27th December 2006 Print
Private investors cash in on their 2006 stock market winnings, taking home £14.5bn.

Since the end of January, private investors have cashed in on the rising value of the stock market. Over the period they have sold a net £8.8bn, equivalent to 4.4% of their holdings. Despite this selling, private investor holdings rose by £5bn as positive market movements outstripped the value of shares they sold. At the end of November, private investors owned £203bn of equities, 11.4% of the market, and equivalent to £3,459 for every man, woman and child with the UK.

Over the course of the year, private investors traded £29bn of stock, equivalent to almost 15% of their holdings but they became more active as the year progressed. In the six months to the end of November, they traded one eighth of their portfolios (12.3%), compared to just one fiftieth (2%) in the preceding four months. Between August and November, they both bought and sold in enthusiastic two-way trading, in contrast to the first half of the year when they sold all the way. In October and November they turned over £10.2bn of stock, ten times more than the £1bn traded in April and May.

John Roundhill, Director of Capita Registrars commented: “Private investors have had a good year. Not only have they released cash from the market as it has risen, but they have also received almost £6bn in dividends. This £14.5bn total means on average, £560 for each household in the UK and may have contributed to the slowdown in consumer borrowing this year. On top of that they have enjoyed another £5bn of capital gains.
2006 was a boom year for mergers and acquisitions and that has stimulated some of the buying and selling. However the increased buzz in the stock market also seems to be stirring investors to review their holdings more actively.”

Did private investors make the right decisions in 2006? Yes.

Capita Registrars measured the success of private shareholder investment activity in in each two month period. Over the course of 2006, private investors correctly timed the market twice (the market fell once following their selling and rose once following their buying) and timed it incorrectly twice, a success rate of 50%. However, they were more successful with their sector choices. 20 sector choices were successful, while in only 12 instances did the market move against them.

John Roundhill commented: “Private shareholders did well with their sector investments, correctly predicting the short term direction of the share prices in each sector two thirds of the time. Of course private investors tend to take a long-term view when buying shares, so looking only at the immediate results does not give the full picture.”

Sector Activity During 2006

Despite financials being the largest sector in the index, consumer services saw the heaviest selling in 2006. This sector includes retailers, leisure and travel stocks. Consumer goods by contrast were the most popular sector and saw over £2bn net buying in 2006.

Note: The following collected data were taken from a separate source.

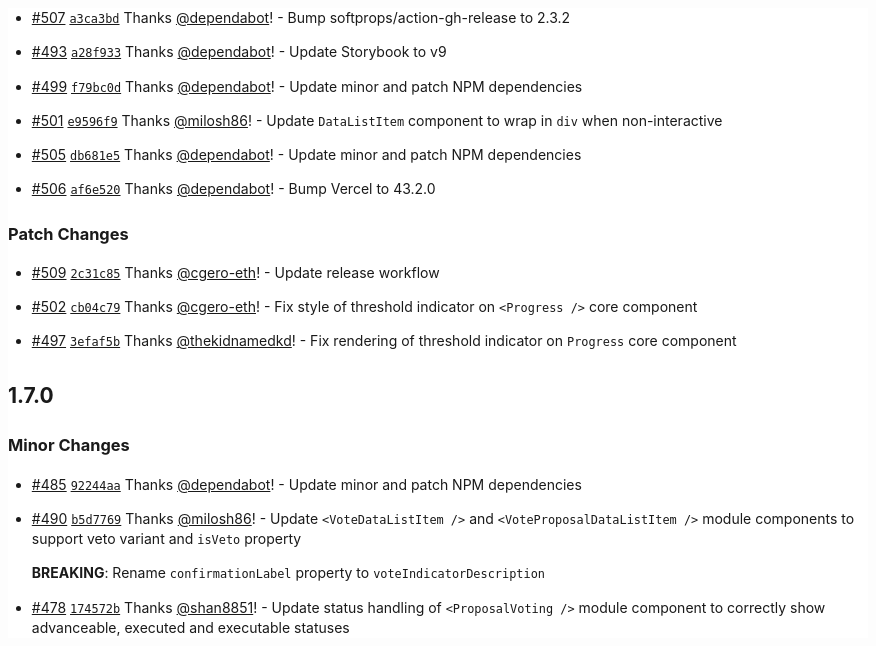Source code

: - [#507](https://github.com/aragon/gov-ui-kit/pull/507) [`a3ca3bd`](https://github.com/aragon/gov-ui-kit/commit/a3ca3bd3f6a3836d20d6d2277907698644bdac97) Thanks [@dependabot](https://github.com/apps/dependabot)! - Bump softprops/action-gh-release to 2.3.2

- [#493](https://github.com/aragon/gov-ui-kit/pull/493) [`a28f933`](https://github.com/aragon/gov-ui-kit/commit/a28f93305dd485e4f1fbf6536647c4165644c983) Thanks [@dependabot](https://github.com/apps/dependabot)! - Update Storybook to v9

- [#499](https://github.com/aragon/gov-ui-kit/pull/499) [`f79bc0d`](https://github.com/aragon/gov-ui-kit/commit/f79bc0d705be2878cd7234663143f7ce3d743d20) Thanks [@dependabot](https://github.com/apps/dependabot)! - Update minor and patch NPM dependencies

- [#501](https://github.com/aragon/gov-ui-kit/pull/501) [`e9596f9`](https://github.com/aragon/gov-ui-kit/commit/e9596f99d1f165feb00d890c250b93e13f08b549) Thanks [@milosh86](https://github.com/milosh86)! - Update `DataListItem` component to wrap in `div` when non-interactive

- [#505](https://github.com/aragon/gov-ui-kit/pull/505) [`db681e5`](https://github.com/aragon/gov-ui-kit/commit/db681e5d6663f36ac862456bdca442911f6dfe28) Thanks [@dependabot](https://github.com/apps/dependabot)! - Update minor and patch NPM dependencies

- [#506](https://github.com/aragon/gov-ui-kit/pull/506) [`af6e520`](https://github.com/aragon/gov-ui-kit/commit/af6e52056559b72e76812b5754ec3a0ce7963e14) Thanks [@dependabot](https://github.com/apps/dependabot)! - Bump Vercel to 43.2.0

### Patch Changes

- [#509](https://github.com/aragon/gov-ui-kit/pull/509) [`2c31c85`](https://github.com/aragon/gov-ui-kit/commit/2c31c85c7f9f05abfd0c6272a2aec94620f1395a) Thanks [@cgero-eth](https://github.com/cgero-eth)! - Update release workflow

- [#502](https://github.com/aragon/gov-ui-kit/pull/502) [`cb04c79`](https://github.com/aragon/gov-ui-kit/commit/cb04c79e9b948127a2b6917b972da4deee900a7a) Thanks [@cgero-eth](https://github.com/cgero-eth)! - Fix style of threshold indicator on `<Progress />` core component

- [#497](https://github.com/aragon/gov-ui-kit/pull/497) [`3efaf5b`](https://github.com/aragon/gov-ui-kit/commit/3efaf5b29f0fb372ef2023cdd670c298686f9a7c) Thanks [@thekidnamedkd](https://github.com/thekidnamedkd)! - Fix rendering of threshold indicator on `Progress` core component

## 1.7.0

### Minor Changes

- [#485](https://github.com/aragon/gov-ui-kit/pull/485) [`92244aa`](https://github.com/aragon/gov-ui-kit/commit/92244aaec9022d24375e58fcf0fe153dafdffad7) Thanks [@dependabot](https://github.com/apps/dependabot)! - Update minor and patch NPM dependencies

- [#490](https://github.com/aragon/gov-ui-kit/pull/490) [`b5d7769`](https://github.com/aragon/gov-ui-kit/commit/b5d77699d6fcf6cef802755ed0d773598b267276) Thanks [@milosh86](https://github.com/milosh86)! - Update `<VoteDataListItem />` and `<VoteProposalDataListItem />` module components to support veto variant and `isVeto` property

    **BREAKING**: Rename `confirmationLabel` property to `voteIndicatorDescription`

- [#478](https://github.com/aragon/gov-ui-kit/pull/478) [`174572b`](https://github.com/aragon/gov-ui-kit/commit/174572b088b58887ea32b3ea577dc765f1247313) Thanks [@shan8851](https://github.com/shan8851)! - Update status handling of `<ProposalVoting />` module component to correctly show advanceable, executed and executable statuses
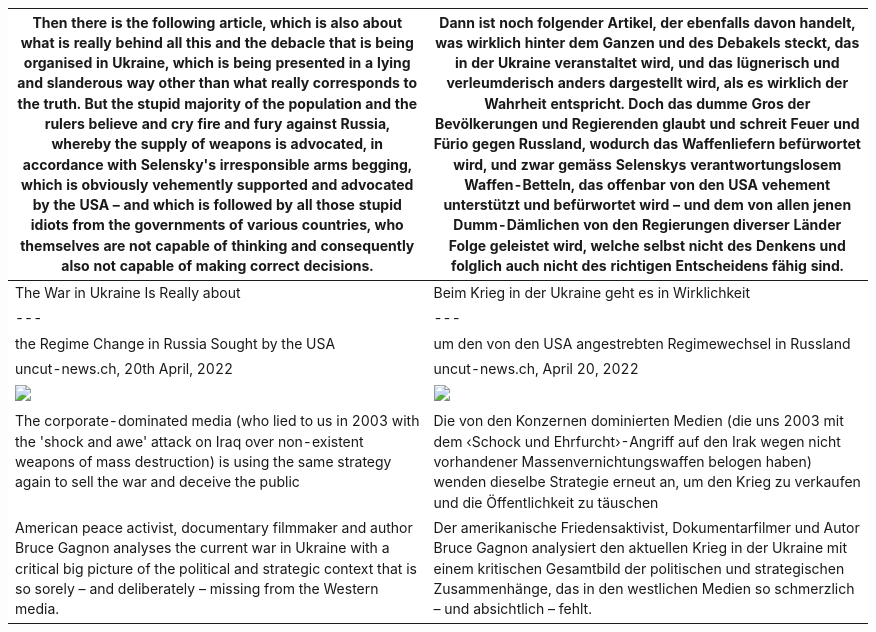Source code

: Then there is the following article, which is also about what is really behind all this and the debacle that is being organised in Ukraine, which is being presented in a lying and slanderous way other than what really corresponds to the truth. But the stupid majority of the population and the rulers believe and cry fire and fury against Russia, whereby the supply of weapons is advocated, in accordance with Selensky's irresponsible arms begging, which is obviously vehemently supported and advocated by the USA – and which is followed by all those stupid idiots from the governments of various countries, who themselves are not capable of thinking and consequently also not capable of making correct decisions.  | Dann ist noch folgender Artikel, der ebenfalls davon handelt, was wirklich hinter dem Ganzen und des Debakels steckt, das in der Ukraine veranstaltet wird, und das lügnerisch und verleumderisch anders dargestellt wird, als es wirklich der Wahrheit entspricht. Doch das dumme Gros der Bevölkerungen und Regierenden glaubt und schreit Feuer und Fürio gegen Russland, wodurch das Waffenliefern befürwortet wird, und zwar gemäss Selenskys verantwortungslosem Waffen-Betteln, das offenbar von den USA vehement unterstützt und befürwortet wird – und dem von allen jenen Dumm-Dämlichen von den Regierungen diverser Länder Folge geleistet wird, welche selbst nicht des Denkens und folglich auch nicht des richtigen Entscheidens fähig sind.   
---|---  
The War in Ukraine Is Really about  | Beim Krieg in der Ukraine geht es in Wirklichkeit   
---|---  
the Regime Change in Russia Sought by the USA  | um den von den USA angestrebten Regimewechsel in Russland   
uncut-news.ch, 20th April, 2022  | uncut-news.ch, April 20, 2022   
[![](https://www.futureofmankind.co.uk/w/images/a/ad/CR-801-Image2.jpg)](https://www.futureofmankind.co.uk/Billy_Meier/<https:/www.futureofmankind.co.uk/w/images/a/ad/CR-801-Image2.jpg>) | [![](https://www.futureofmankind.co.uk/w/images/a/ad/CR-801-Image2.jpg)](https://www.futureofmankind.co.uk/Billy_Meier/<https:/www.futureofmankind.co.uk/w/images/a/ad/CR-801-Image2.jpg>)  
The corporate-dominated media (who lied to us in 2003 with the 'shock and awe' attack on Iraq over non-existent weapons of mass destruction) is using the same strategy again to sell the war and deceive the public  | Die von den Konzernen dominierten Medien (die uns 2003 mit dem ‹Schock und Ehrfurcht›-Angriff auf den Irak wegen nicht vorhandener Massenvernichtungswaffen belogen haben) wenden dieselbe Strategie erneut an, um den Krieg zu verkaufen und die Öffentlichkeit zu täuschen   
American peace activist, documentary filmmaker and author Bruce Gagnon analyses the current war in Ukraine with a critical big picture of the political and strategic context that is so sorely – and deliberately – missing from the Western media.  | Der amerikanische Friedensaktivist, Dokumentarfilmer und Autor Bruce Gagnon analysiert den aktuellen Krieg in der Ukraine mit einem kritischen Gesamtbild der politischen und strategischen Zusammenhänge, das in den westlichen Medien so schmerzlich – und absichtlich – fehlt.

John Roundhill concluded: “Defensive sectors like healthcare and consumer goods were popular with investors in 2006, while cyclical sectors like consumer services and financials were out of favour. This reflects the change in the interest rate environment – higher interest rates pushed investors into sectors less affected by the economic cycle.
There is anecdotal evidence that some parts of the retail sector had poor Christmas trading. Added to this the travel industry has been hit by high fuel prices, the impact of new security measures and the recent announcements of higher airline taxes. This seems to justify private investors’ decision to avoid the consumer services sector.”